Condition Excellent

Last week I had a phone call from the local GP surgery where I am registered. “Please come in for a session with the practice nurse,” said the receptionist, as instructed by my doctor, and gave me an appointment. I cherish my doctor, a serene, unflappable woman who has accepted long ago that I was a somewhat irregular but, on the whole, harmless patient, so if she wanted me to see the practice nurse, she must have had a good reason for it.

Well, the reason was that patients over a certain age had to have an annual inspection, a kind of human MoT test, and I had reached that age. (Namely?  Of course you may ask. Except I won’t answer.) The nurse turned out to be young, bright, friendly, and  welded to her computer screen from which she read out a long list of questions. She enquired about my eyesight and hearing – both o.k. – and sundry other bits, pieces and functions  of the body, including my weight. That has been 8 stone, or 50 kg, for the past thirty years – surely I deserved a small medal for that? But none was offered, and when we ran out of physical factors she switched to examining my mental state.

Now this was real fun. She gave me three words, “Banana, sunrise, chair” to see whether I could remember them later. I immediately visualised a banana seated on a chair and admiring the sunrise, so after five minutes I was able to repeat her words. I could have told her about real memory lapses causing real trouble, when for instance I can only remember somebody’s first name, the surname having fallen into what the French call “a hole in one’s memory”, or when the safe place where I had put an important document had become so safe that even I couldn’t find it. But the nurse moved on. She asked me to draw a clock face. I did, complete with hours and clock hands pointing at ten past eleven.  “Oh, I wanted to ask you to put it at ten past eleven,” she said, sounding disappointed. Sorry, can’t help being psychic. Or something.  I hoped she’d ask me to draw a cat, as I am pretty good at that, but the drawing was over, and I was only requested to count backwards from twenty to one. Obviously she found this as idiotic as I, so we both laughed and left it at that.

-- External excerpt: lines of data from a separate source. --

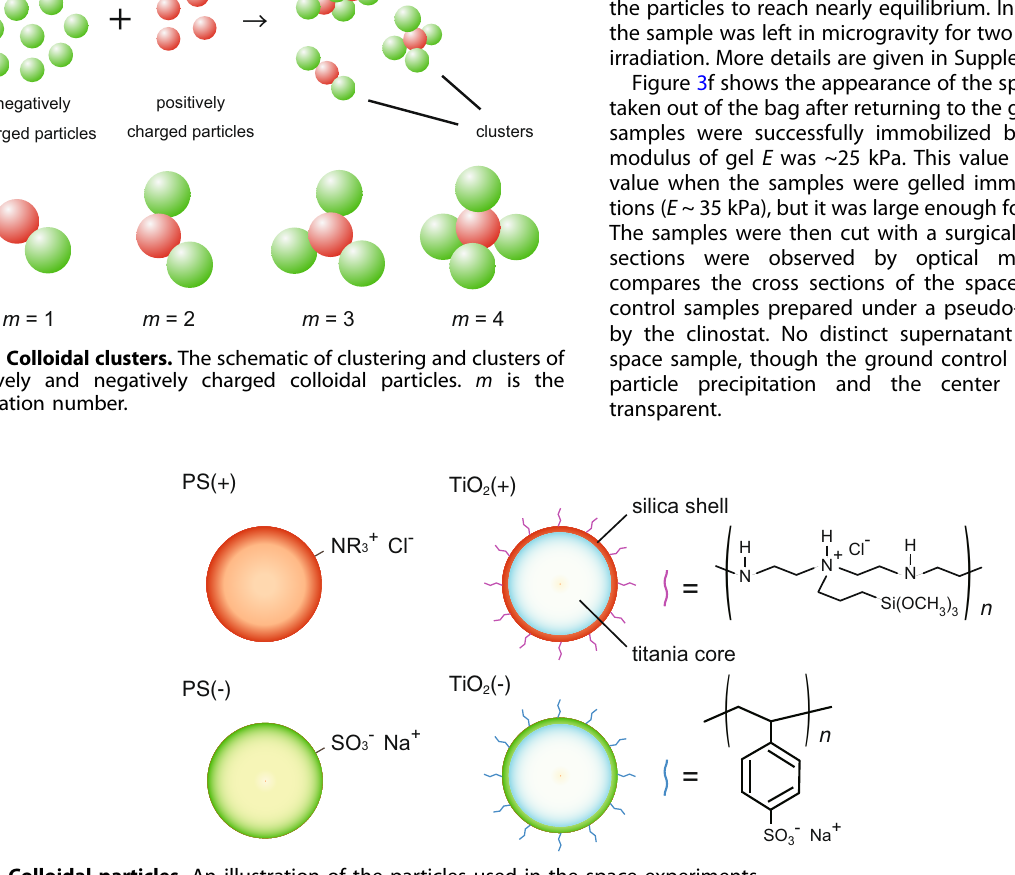
Fig. 2 Colloidal particles. An illustration of the particles used in the space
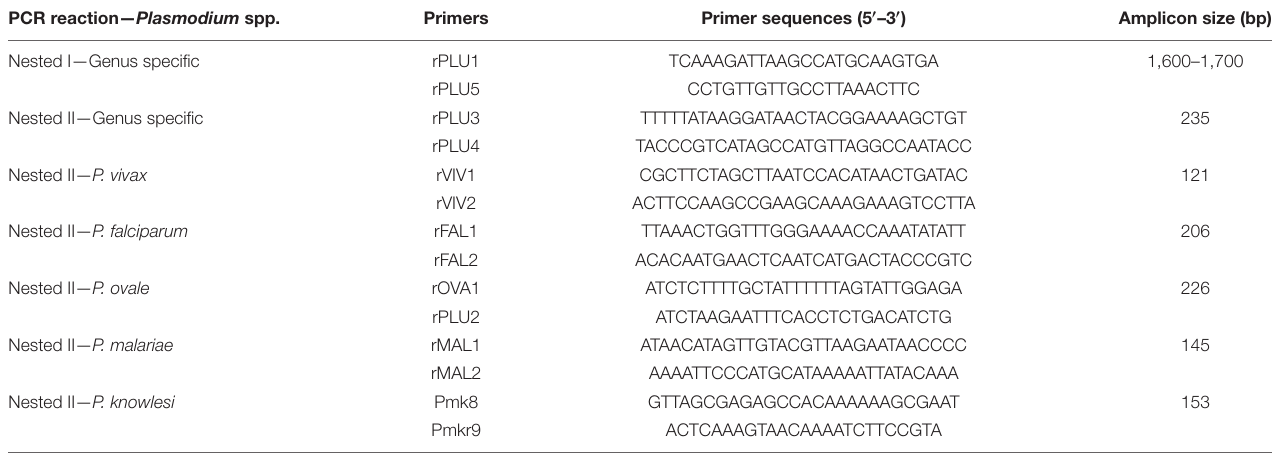
TABLE 1 | Primer sequences used in this study for PCR detection of malaria parasites. PCR reaction— Plasmodium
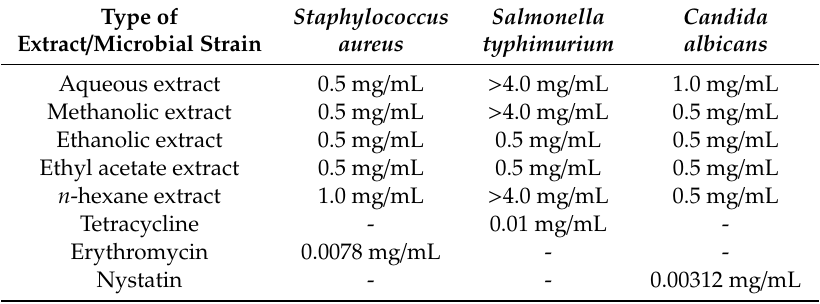
Table 3. The minimum inhibitory concentrations (MICs) of five S. maculatus extracts (aqueous, methanolic, albicans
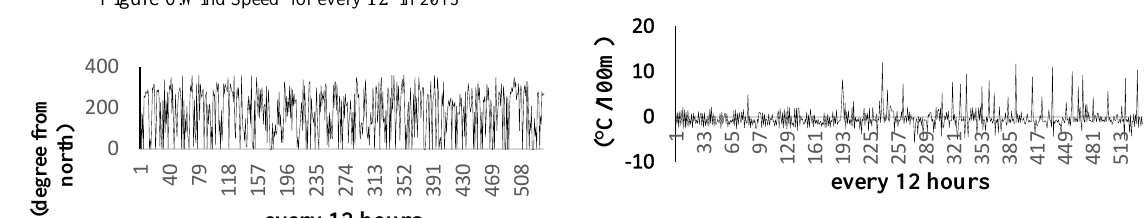
Figure 13 . Temperature inversion for every 12 ℎ in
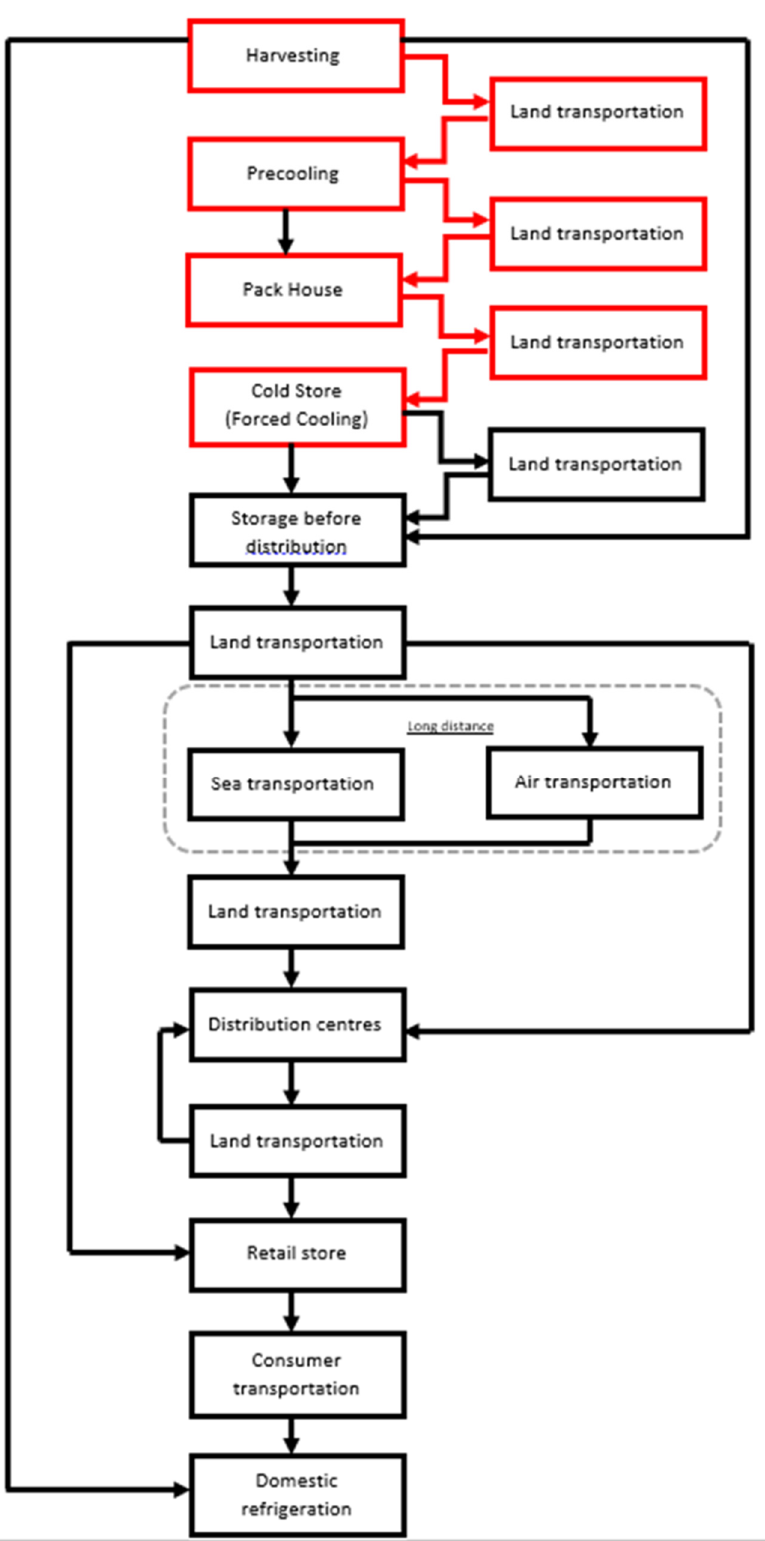
Figure 1. Overview of the main steps in a typical cold chain . Source: adapted from [12].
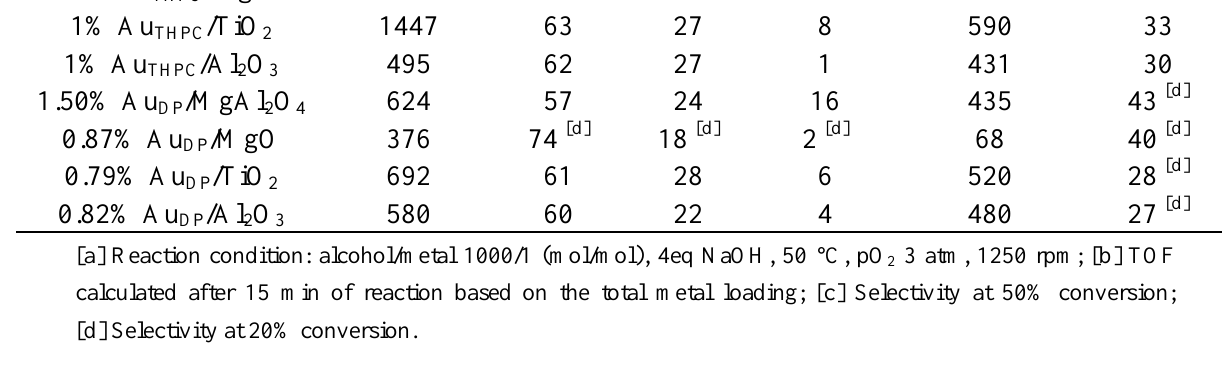
Figure 2. Reaction profiles for glycerol oxidation using ( a ) Au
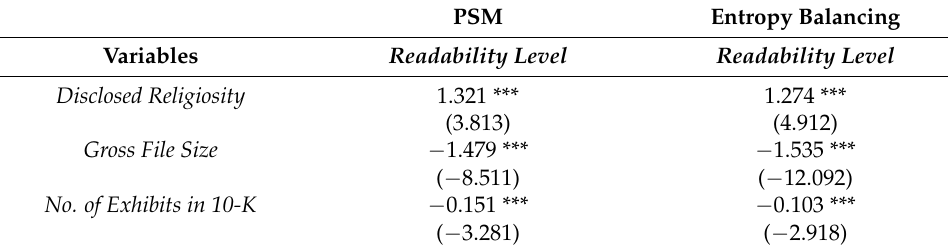
Table 8. CEO Religiosity and Readability—PSM & Entropy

My condition, she declared, was excellent, I could pass for someone ten years younger. And yes, thanks, that was all. Did she have no more questions to ask? Why no, none. “But you didn’t ask me about my diet,” I said. “Surely, what I eat every day of my life has a big impact on my condition!” She looked baffled. No, diet didn’t figure on her list. I didn’t want to upset her, but my blood pressure rose at yet another example of how official medicine ignores the vital importance of nutrition, how during six years spent at medical school, I am told, only some four hours are devoted to the subject of  diet. And here was this nice young nurse at the beginning of her career – would she reach its end in the same state of abysmal ignorance she was in now?

Not if I could help it. I told her that I was 85% vegetarian, adding only tiny amounts of cheese, fish and two eggs a week to my organic wholefood intake, which greatly surpassed the official requirement of five portions of fruit and veg a day. It didn’t cost more than a diet based on junk food, which with added snacks and fattening empty calories was truly expensive, and it kept me, in her words, in excellent condition. If I lived on white toast, margarine, baked beans, tinned fruit and six cups of tea with two sugars  –  “Oh , I see,” she said. “But that’s what a lot of patients in your age group eat.  And they are … quite well.” She stood up and moved towards the door. The audience was over.

I wonder what she will tell my doctor about our meeting, but I bet that my doctor won’t be in the least surprised by what she hears.